══ Selected passage
# Explore the National Water Model Reanalysis v2.1 


### CASE 1: each HDF file contains chunks in multiple variables; doesn't need h5py

370k files.

In [None]:
%%time
import fsspec
import xarray as xr
mapper = fsspec.get_mapper(
    "reference://",
    fo="s3://esip-qhub-public/noaa/nwm/nwm_reanalysis.json.zst",
    target_options={
        "anon": True,
        "compression": "zstd"
    },
    remote_options={"anon": True}
)
ds = xr.open_dataset(mapper, engine="zarr", backend_kwargs={"consolidated": False})

In [None]:
ds

In [None]:
ds.nbytes/1e12, ds.streamflow.nbytes/1e12 # How many terabytes total/in a single variable

#### Read and plot streamflow for a specific time 
The local National Weather Service office in Houston observed all-time record daily rainfall accumulations on both August 26 and 27, measured at 14.4 in (370 mm) and 16.08 in (408 mm) respectively

In [None]:
import hvplot.pandas
import geoviews as gv
from holoviews.operation.datashader import rasterize
import cartopy.crs as ccrs
import numpy as np
import pandas as pd

In [None]:
ds1 = ds.sel(time='2017-08-27 18:00:00', method='nearest')
════
══ Data for review
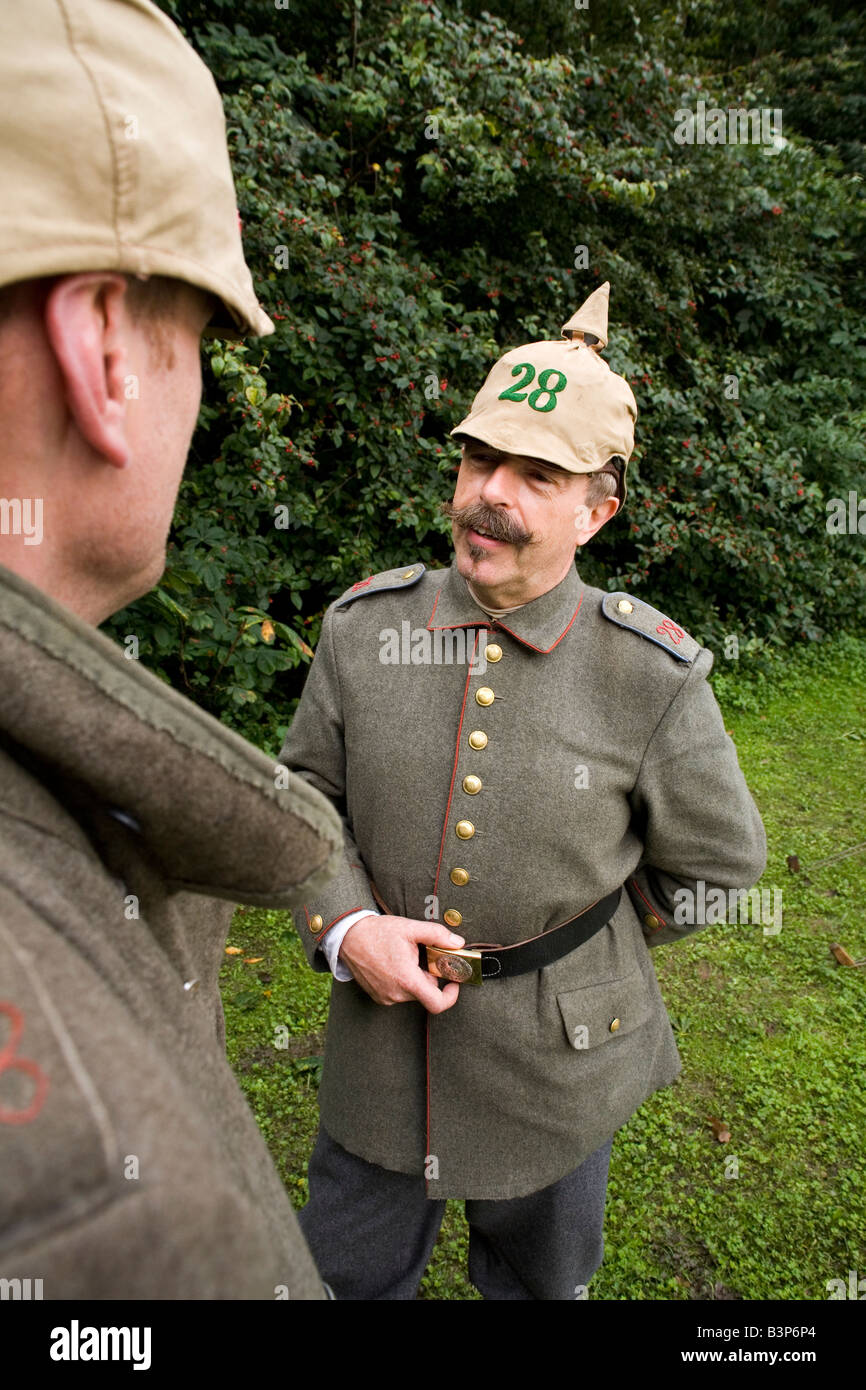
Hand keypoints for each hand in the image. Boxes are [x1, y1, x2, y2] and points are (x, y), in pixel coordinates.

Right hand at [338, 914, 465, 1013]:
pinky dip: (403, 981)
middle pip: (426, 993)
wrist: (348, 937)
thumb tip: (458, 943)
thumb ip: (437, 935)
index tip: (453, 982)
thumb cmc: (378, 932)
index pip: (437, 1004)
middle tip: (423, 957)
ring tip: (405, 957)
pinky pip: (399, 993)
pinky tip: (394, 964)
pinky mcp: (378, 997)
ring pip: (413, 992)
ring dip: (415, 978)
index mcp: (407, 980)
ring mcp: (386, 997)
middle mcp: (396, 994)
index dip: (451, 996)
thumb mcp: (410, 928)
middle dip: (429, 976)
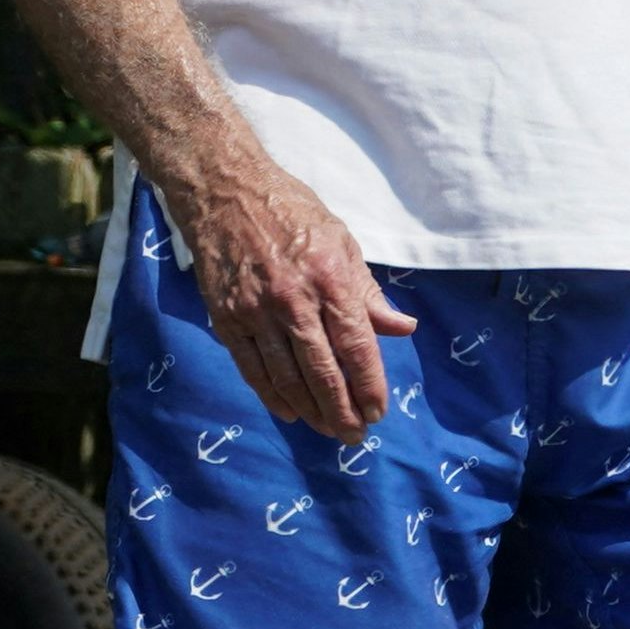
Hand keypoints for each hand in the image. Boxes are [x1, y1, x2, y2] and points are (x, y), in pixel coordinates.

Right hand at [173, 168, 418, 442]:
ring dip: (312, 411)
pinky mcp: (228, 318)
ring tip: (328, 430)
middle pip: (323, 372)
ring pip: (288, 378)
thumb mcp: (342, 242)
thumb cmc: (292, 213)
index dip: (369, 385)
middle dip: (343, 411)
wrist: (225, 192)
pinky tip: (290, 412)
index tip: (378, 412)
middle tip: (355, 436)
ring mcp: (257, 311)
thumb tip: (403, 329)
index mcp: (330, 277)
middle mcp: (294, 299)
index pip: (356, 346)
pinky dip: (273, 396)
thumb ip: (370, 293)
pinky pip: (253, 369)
════
══ Data for review
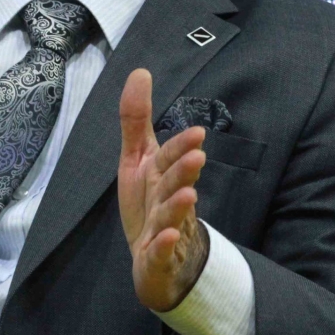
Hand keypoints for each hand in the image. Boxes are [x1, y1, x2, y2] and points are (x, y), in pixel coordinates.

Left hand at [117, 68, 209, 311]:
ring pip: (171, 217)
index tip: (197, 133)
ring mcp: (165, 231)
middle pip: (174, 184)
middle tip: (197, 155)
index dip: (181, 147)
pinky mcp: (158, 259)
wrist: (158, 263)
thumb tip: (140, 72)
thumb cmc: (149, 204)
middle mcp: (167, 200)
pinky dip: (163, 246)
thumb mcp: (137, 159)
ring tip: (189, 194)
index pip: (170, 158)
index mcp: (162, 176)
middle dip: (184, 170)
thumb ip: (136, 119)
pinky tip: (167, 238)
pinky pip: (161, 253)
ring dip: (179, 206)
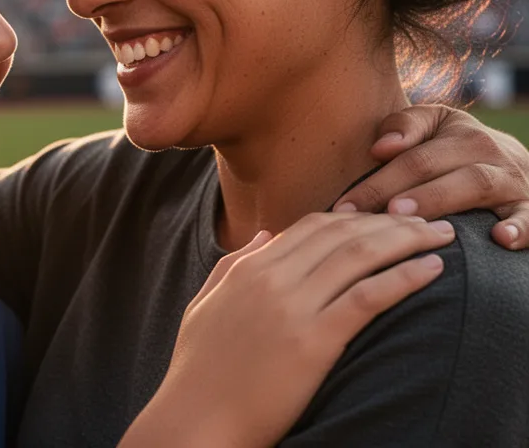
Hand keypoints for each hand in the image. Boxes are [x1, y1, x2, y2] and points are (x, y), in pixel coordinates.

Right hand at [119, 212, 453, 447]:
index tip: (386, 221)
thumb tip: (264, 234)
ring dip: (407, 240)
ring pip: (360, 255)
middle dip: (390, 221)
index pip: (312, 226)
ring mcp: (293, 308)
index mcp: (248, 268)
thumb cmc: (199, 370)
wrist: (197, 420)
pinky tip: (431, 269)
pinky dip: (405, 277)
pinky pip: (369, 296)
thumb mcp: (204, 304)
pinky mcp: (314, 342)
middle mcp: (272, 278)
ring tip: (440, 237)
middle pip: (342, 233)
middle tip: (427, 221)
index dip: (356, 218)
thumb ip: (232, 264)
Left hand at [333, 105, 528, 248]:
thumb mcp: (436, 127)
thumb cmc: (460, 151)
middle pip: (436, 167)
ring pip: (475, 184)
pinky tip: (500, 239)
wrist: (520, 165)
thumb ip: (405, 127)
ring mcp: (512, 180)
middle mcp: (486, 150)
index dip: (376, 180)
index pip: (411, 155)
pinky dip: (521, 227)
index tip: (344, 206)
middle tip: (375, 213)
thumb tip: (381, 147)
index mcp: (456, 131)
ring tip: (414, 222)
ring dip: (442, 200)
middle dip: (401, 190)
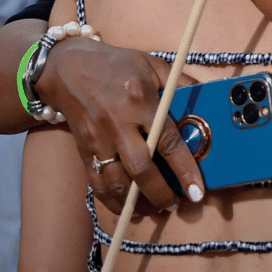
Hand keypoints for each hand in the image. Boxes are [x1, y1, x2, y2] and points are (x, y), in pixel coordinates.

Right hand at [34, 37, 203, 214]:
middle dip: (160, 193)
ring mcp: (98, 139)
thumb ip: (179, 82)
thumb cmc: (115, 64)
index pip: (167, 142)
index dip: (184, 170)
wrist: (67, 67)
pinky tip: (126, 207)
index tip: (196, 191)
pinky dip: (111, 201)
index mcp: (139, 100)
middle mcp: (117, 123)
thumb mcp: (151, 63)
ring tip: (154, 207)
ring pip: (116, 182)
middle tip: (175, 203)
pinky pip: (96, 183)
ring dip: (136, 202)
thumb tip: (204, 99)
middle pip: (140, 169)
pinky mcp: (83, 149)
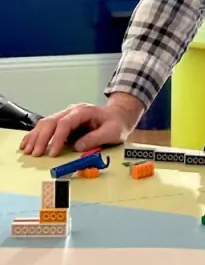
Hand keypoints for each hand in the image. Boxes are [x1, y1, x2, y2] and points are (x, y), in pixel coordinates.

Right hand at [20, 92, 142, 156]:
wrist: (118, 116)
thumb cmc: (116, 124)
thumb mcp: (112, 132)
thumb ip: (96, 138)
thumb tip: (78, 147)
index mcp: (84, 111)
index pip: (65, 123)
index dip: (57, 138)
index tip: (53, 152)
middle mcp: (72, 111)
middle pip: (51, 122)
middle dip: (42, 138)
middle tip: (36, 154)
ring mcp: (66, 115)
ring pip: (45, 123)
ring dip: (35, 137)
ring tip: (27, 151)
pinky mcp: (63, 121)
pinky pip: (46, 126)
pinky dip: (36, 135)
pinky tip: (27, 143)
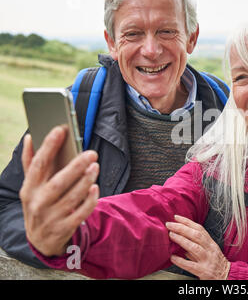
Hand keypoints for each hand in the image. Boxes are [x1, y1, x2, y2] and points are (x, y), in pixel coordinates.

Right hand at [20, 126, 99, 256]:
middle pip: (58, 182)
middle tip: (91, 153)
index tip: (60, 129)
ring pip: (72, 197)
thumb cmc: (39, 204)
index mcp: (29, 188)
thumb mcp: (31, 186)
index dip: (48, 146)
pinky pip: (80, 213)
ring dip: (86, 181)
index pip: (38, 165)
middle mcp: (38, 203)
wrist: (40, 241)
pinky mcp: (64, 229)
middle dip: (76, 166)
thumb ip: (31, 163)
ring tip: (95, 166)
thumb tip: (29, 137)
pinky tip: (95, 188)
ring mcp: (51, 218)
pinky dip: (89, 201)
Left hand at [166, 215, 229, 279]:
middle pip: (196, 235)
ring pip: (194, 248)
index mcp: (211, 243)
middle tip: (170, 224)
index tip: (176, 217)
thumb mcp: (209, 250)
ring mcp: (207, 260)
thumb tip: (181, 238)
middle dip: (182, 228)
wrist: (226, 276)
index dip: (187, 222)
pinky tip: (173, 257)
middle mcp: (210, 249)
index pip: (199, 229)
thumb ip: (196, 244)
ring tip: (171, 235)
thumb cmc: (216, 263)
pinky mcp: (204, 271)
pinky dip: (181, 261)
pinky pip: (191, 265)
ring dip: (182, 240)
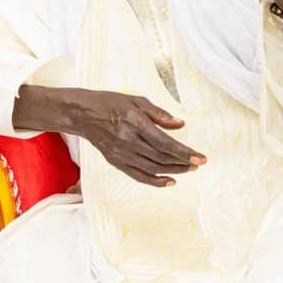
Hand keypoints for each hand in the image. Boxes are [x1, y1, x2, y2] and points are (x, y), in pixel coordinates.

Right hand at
════
* Problem to solve
Copy out the National Water Model Reanalysis text above in full, with every line and character unchanged.

* Exercise output
# Explore the National Water Model Reanalysis v2.1 


### CASE 1: each HDF file contains chunks in multiple variables; doesn't need h5py

370k files.

In [None]:
%%time
import fsspec
import xarray as xr
mapper = fsspec.get_mapper(
    "reference://",
    fo="s3://esip-qhub-public/noaa/nwm/nwm_reanalysis.json.zst",
    target_options={
        "anon": True,
        "compression": "zstd"
    },
    remote_options={"anon": True}
)
ds = xr.open_dataset(mapper, engine="zarr", backend_kwargs={"consolidated": False})

In [None]:
ds

In [None]:
ds.nbytes/1e12, ds.streamflow.nbytes/1e12 # How many terabytes total/in a single variable

#### Read and plot streamflow for a specific time 
The local National Weather Service office in Houston observed all-time record daily rainfall accumulations on both August 26 and 27, measured at 14.4 in (370 mm) and 16.08 in (408 mm) respectively

In [None]:
import hvplot.pandas
import geoviews as gv
from holoviews.operation.datashader import rasterize
import cartopy.crs as ccrs
import numpy as np
import pandas as pd

In [None]:
ds1 = ds.sel(time='2017-08-27 18:00:00', method='nearest')